Increasing THE TLB hit ratio increases the number of TLBS, but at a cost because the associated memory used to construct TLBS is expensive and power-hungry. Another approach is to increase the page size or provide multiple page sizes.
\
4. Reverse page table
The reverse page table can save memory, but when the page referenced by the process is not in memory, an external page table is still needed to get information about which virtual memory page the physical frame holds. Fortunately, this is only needed in the event of a page error; the external page table itself can be swapped out and in, not necessarily complete.
\
5. Program structure
When we write programs, we don’t care about memory.
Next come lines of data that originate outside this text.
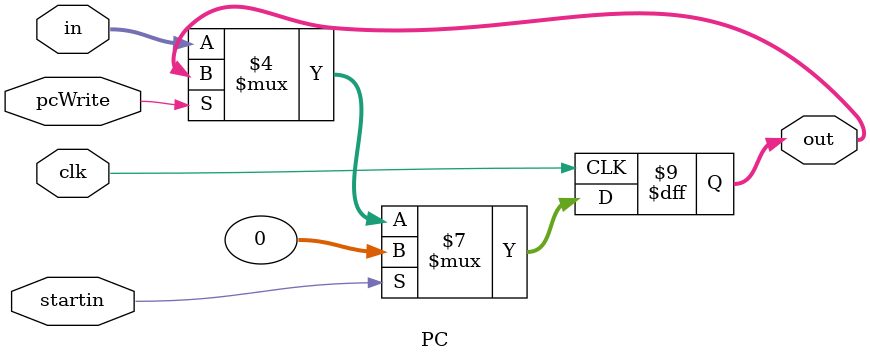
<source format=v>
`timescale 1ns / 1ps
module PC(out, in,pcWrite, clk, startin);
output [31:0]out;
input [31:0]in;
input clk;
input startin;
input pcWrite;
reg [31:0] out;

always@(posedge clk)
    begin
        if(startin == 1)
            begin
                out <= 0;
					 //startin <=0;
            end
        else
            begin
				$display("pcWriteeeeeeeeeeeeeeeeeeeeeeeeeeeeee  ",pcWrite);
				out <=in;
//				if(pcWrite != 1)
//                out <= in;
				if(pcWrite == 1)
				out <=out;  
           end      

$display("pccccccccccccccccccccccccccccc           " ,out )	;			
    end
endmodule

</source>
But sometimes a little memory knowledge can improve system performance:
For example, if you have a 128*128 two-dimensional array, and the data is stored in rows, how can the traversal performance be high?
int i,j;
int[128] [128] data;
Copy the code
Suppose we run the outer loop in columns:
for(int j=0; j<128; j++)for(int i=0; i<128; i++) data[i][j] =0;
Copy the code
If the page is exactly 128 words in size, this is equivalent to calling one page for each inner loop, each time just to change a number. If the number of frames assigned to the process is less than 128, a total of 128 * 128 = 16,384 page errors will be generated!
But suppose you write it like this:
for(int i=0; i<128; i++)for(int j=0; j<128; j++) data[i][j] =0;
Copy the code
\
For each page, the number on the page is modified before the next page, resulting in a total of 128 page errors. \
\
6. I/O interlock
Allows pages to be locked in memory.
In a global substitution algorithm, a process makes an I/O request, is added to the I/O device wait queue, and the CPU is handed over to another process. These processes had page errors and replaced the waiting process’s cached pages for IO, which were swapped out. Well, the process that requests the IO waits for the IO device to do the IO for the specified address, but the frame is already being used by different pages of other processes.
There are two common solutions to this problem:
1) Do not IO user memory. If you do IO, copy user memory data to system memory. It’s too expensive to copy once.
2) Physical frames have a lock bit that allows pages to be locked in memory. If locked, it cannot be replaced. When THE IO completes, the page is unlocked.
The lock bit is useful, such as operating system kernel pages are usually locked; A page of a low-priority process must run at least once before it can be unlocked and replaced.